Les causes en sont diverses et peuvent se combiner : insuffisance de l’apaisement symbolisant, séparations trop longues d’avec la mère, inadéquation de celle-ci, non-métabolisation de l’absence grâce au symbolique, absence de rôle séparateur et rassurant du père. L’insuffisance du rôle paternel est ici constamment vérifiée. La problématique œdipienne surgit, mais l'entrée dans la troisième phase de structuration avorte rapidement. Le déni chasse les manifestations du désir œdipien et le surmoi garde une forme archaïque.
Le soi et faux-self
Le narcissisme s’organise de manière pathologique. L’existence propre, le sentiment d’être, se constitue l’indépendance du référent objectal, ne se mettent pas en place correctement. Le rapport au monde s’organise sur un mode hostile. L’enfant, n’ayant pas un bon objet idéalisé protecteur, n’est pas solidement investi. Le soi gardera une extrême fragilité. L’autonomisation se fait mal si bien qu’on trouve en plus une problématique de type limite : risque d’effondrement narcissique par perte du référent objectal.

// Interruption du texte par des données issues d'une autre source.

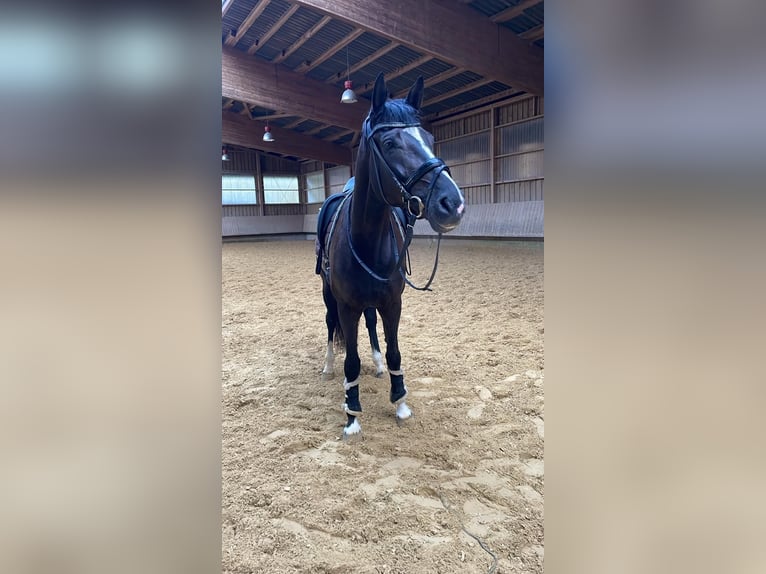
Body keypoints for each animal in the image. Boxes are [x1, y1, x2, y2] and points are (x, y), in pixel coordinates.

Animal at [316, 72, 465, 440]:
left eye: (429, 138)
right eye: (390, 143)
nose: (453, 203)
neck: (367, 239)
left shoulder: (392, 302)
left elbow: (396, 352)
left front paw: (400, 403)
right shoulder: (347, 306)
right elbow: (351, 360)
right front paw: (352, 415)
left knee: (371, 325)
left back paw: (378, 363)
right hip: (328, 295)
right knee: (329, 324)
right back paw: (327, 366)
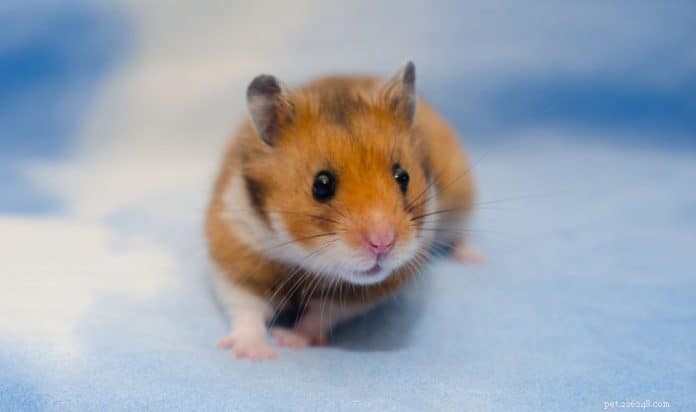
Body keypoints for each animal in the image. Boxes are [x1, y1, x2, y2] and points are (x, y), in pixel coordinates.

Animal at [206, 62, 480, 360]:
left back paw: (474, 258)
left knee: (461, 235)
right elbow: (246, 307)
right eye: (321, 184)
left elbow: (319, 316)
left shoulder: (361, 293)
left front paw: (289, 340)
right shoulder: (236, 250)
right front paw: (254, 353)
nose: (383, 244)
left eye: (403, 176)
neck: (304, 260)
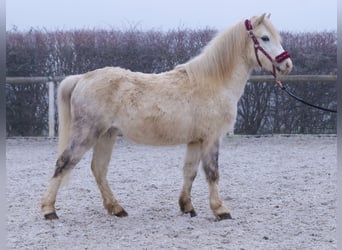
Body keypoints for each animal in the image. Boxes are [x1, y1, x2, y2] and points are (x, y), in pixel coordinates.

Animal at [40, 14, 292, 221]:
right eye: (265, 38)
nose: (286, 64)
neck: (213, 82)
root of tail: (83, 78)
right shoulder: (211, 138)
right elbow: (212, 173)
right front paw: (220, 210)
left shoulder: (195, 140)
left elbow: (190, 171)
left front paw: (187, 207)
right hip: (87, 133)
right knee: (64, 163)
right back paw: (49, 210)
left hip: (106, 135)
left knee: (99, 170)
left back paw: (116, 209)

L’organisation défensive est très différente de celle de la paranoïa. La faiblesse du soi et la compensation par un « faux-self » est typique : une instance qui remplace à la fois le moi et le soi. Le concept de faux-self a été introduit par Winnicott. Nous le reprenons ici pour désigner l’instance prothétique qui produit les « recettes ». Cette instance est dépositaire d’un mode d’emploi étranger au sujet, mais permet une adaptation. Il règle le rapport à la réalité de manière parfois maladroite.
L’attachement à la mère
L’attachement à la mère revêt une forme massive et entraîne une demande inextinguible qui cherche à se satisfaire sans succès vis-à-vis de la mère ou d’un substitut ou encore imaginairement dans des rêveries. L’inadéquation de la relation maternante et l’absence du père séparateur ont créé une pérennisation des relations fusionnelles insatisfaisantes et une demande infinie en ce sens. Une imago maternelle, bonne, idéalisé, surinvestie, produit un appel constant.
Le défaut de symbolisation
Dans cette forme moyenne, le défaut de représentation/symbolisation apparaît assez clairement. Les événements qui se produisent au quotidien et qui ont une importance pour la personne sont comme ignorés et énoncés sous forme de symptômes : somatisations, sentiments bizarres, actes compulsifs, illusions. La déficience de symbolisation contribue à faire apparaître dans la réalité ce qui anime le sujet. L’argument en faveur de cette théorie est que la symbolisation fournie dans le cadre psychothérapique stoppe les symptômes.
C’est possible ici, car le manque de symbolisation est moins massif et la projection plus faible que dans la paranoïa ou lors de décompensations. Cette déficience de la représentation/symbolisation peut être attribuée aux problèmes surgis au cours de sa mise en place durant la première structuration psychique de l'enfance: défaut de l’apaisement symbolisant de la part de la mère, défaut d’intégration de l’ordre symbolique (Loi commune) par insuffisance du rôle paternel.
Conclusion
L'intérêt d'individualiser cette forme clinique est de la différencier d'une maladie à facteur organique comme la schizophrénie, en particulier dans ses formes frustres. La prise en charge est en effet toute différente. Le traitement par neuroleptiques est désadapté et a des effets néfastes. L'indication thérapeutique est une psychothérapie au long cours.